[Work instructions]
In the listing below, find the line with "X15205Y-22535D03*" and the line with "X12000Y-24000D03*". Repeat those two lines and all lines between them exactly.

[The data]
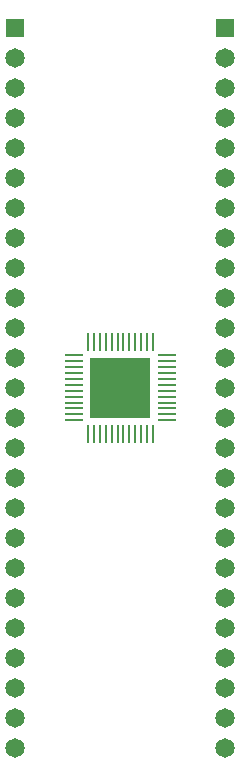
<source format=gts>
G04 (created by PCBNEW (2013-03-31 BZR 4008)-stable) date 8/2/2013 1:38:20 PM*
%MOIN*%
G04 Gerber Fmt 3.4, Leading zero omitted, Abs format*
%FSLAX34Y34*%
G01*
G70*
G90*
G04 APERTURE LIST*
%ADD10C,0.006*%
%ADD11R,0.0629701X0.0098*%
%ADD12R,0.0098X0.0629701*%
%ADD13R,0.2008X0.2008*%
%ADD14R,0.0649606X0.0649606*%
%ADD15C,0.0649606*%
G04 APERTURE END LIST*
G54D10*
G54D11*
X13964Y-19918D03*
X13964Y-20114D03*
X13964Y-20312D03*
X13964Y-20509D03*
X13964Y-20705D03*
X13964Y-20902D03*
X13964Y-21099D03*
X13964Y-21296D03*
X13964Y-21493D03*
X13964Y-21690D03*
X13964Y-21887D03*
X13964Y-22083D03*
X17035Y-20507D03*
X17035Y-20311D03*
X17035Y-20114D03*
X17035Y-19917D03*
G54D12*
X15205Y-22535D03*
X15401Y-22535D03*
X15598Y-22535D03*
X15795Y-22535D03*
X15992Y-22535D03*
X16189Y-22535D03*
X16386Y-22535D03*
X16583Y-22535D03*
G54D13*
X15500Y-21000D03*
G54D12*
X14418Y-22535D03*
X14614Y-22535D03*
X14812Y-22535D03*
X15008Y-22535D03*
G54D11*
X17035Y-22082D03*
X17035Y-21885D03*
X17035Y-21689D03*
X17035Y-21492D03*
X17035Y-21295D03*
X17035Y-21098D03*
X17035Y-20901D03*
X17035Y-20704D03*
G54D12*
X16583Y-19464D03*
X16386Y-19464D03*
X16189Y-19464D03*
X15993Y-19464D03*
X15796Y-19464D03*
X15599Y-19464D03*
X15402Y-19464D03*
X15205Y-19464D03*
X15008Y-19464D03*
X14811Y-19464D03*
X14615Y-19464D03*
X14417Y-19464D03*
G54D14*
X12000Y-9000D03*
G54D15*
X12000Y-10000D03*
X12000Y-11000D03*
X12000Y-12000D03*
X12000Y-13000D03*
X12000Y-14000D03*
X12000Y-15000D03*
X12000Y-16000D03*
X12000Y-17000D03*
X12000Y-18000D03*
X12000Y-19000D03*
X12000Y-20000D03*
X12000Y-21000D03*
X12000Y-22000D03*
X12000Y-23000D03*
X12000Y-24000D03*
X12000Y-25000D03*
X12000Y-26000D03*
X12000Y-27000D03*
X12000Y-28000D03*
X12000Y-29000D03*
X12000Y-30000D03*
X12000Y-31000D03*
X12000Y-32000D03*
X12000Y-33000D03*
G54D14*
X19000Y-9000D03*
G54D15*
X19000Y-10000D03*
X19000Y-11000D03*
X19000Y-12000D03*
X19000Y-13000D03*
X19000Y-14000D03*
X19000Y-15000D03*
X19000Y-16000D03*
X19000Y-17000D03*
X19000Y-18000D03*
X19000Y-19000D03*
X19000Y-20000D03*
X19000Y-21000D03*
X19000Y-22000D03*
X19000Y-23000D03*
X19000Y-24000D03*
X19000Y-25000D03*
X19000Y-26000D03*
X19000Y-27000D03*
X19000Y-28000D03*
X19000Y-29000D03*
X19000Y-30000D03*
X19000Y-31000D03*
X19000Y-32000D03*
X19000Y-33000D03*
M02*

</source>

[Answer section]
X15205Y-22535D03*
X15401Y-22535D03*
X15598Y-22535D03*
X15795Y-22535D03*
X15992Y-22535D03*
X16189Y-22535D03*
X16386Y-22535D03*
X16583Y-22535D03*
G54D13*
X15500Y-21000D03*
G54D12*
X14418Y-22535D03*
X14614Y-22535D03*
X14812Y-22535D03*
X15008Y-22535D03*
G54D11*
X17035Y-22082D03*
X17035Y-21885D03*
X17035Y-21689D03*
X17035Y-21492D03*
X17035Y-21295D03*
X17035Y-21098D03*
X17035Y-20901D03*
X17035Y-20704D03*
G54D12*
X16583Y-19464D03*
X16386Y-19464D03*
X16189Y-19464D03*
X15993Y-19464D03*
X15796Y-19464D03*
X15599Y-19464D03*
X15402Y-19464D03*
X15205Y-19464D03*
X15008Y-19464D03*
X14811Y-19464D03*
X14615Y-19464D03*
X14417Y-19464D03*
G54D14*
X12000Y-9000D03*
G54D15*
X12000Y-10000D03*
X12000Y-11000D03*
X12000Y-12000D03*
X12000Y-13000D03*
X12000Y-14000D03*
X12000Y-15000D03*
X12000Y-16000D03*
X12000Y-17000D03*
X12000Y-18000D03*
X12000Y-19000D03*
X12000Y-20000D03*
X12000Y-21000D03*
X12000Y-22000D03*
X12000Y-23000D03*
X12000Y-24000D03*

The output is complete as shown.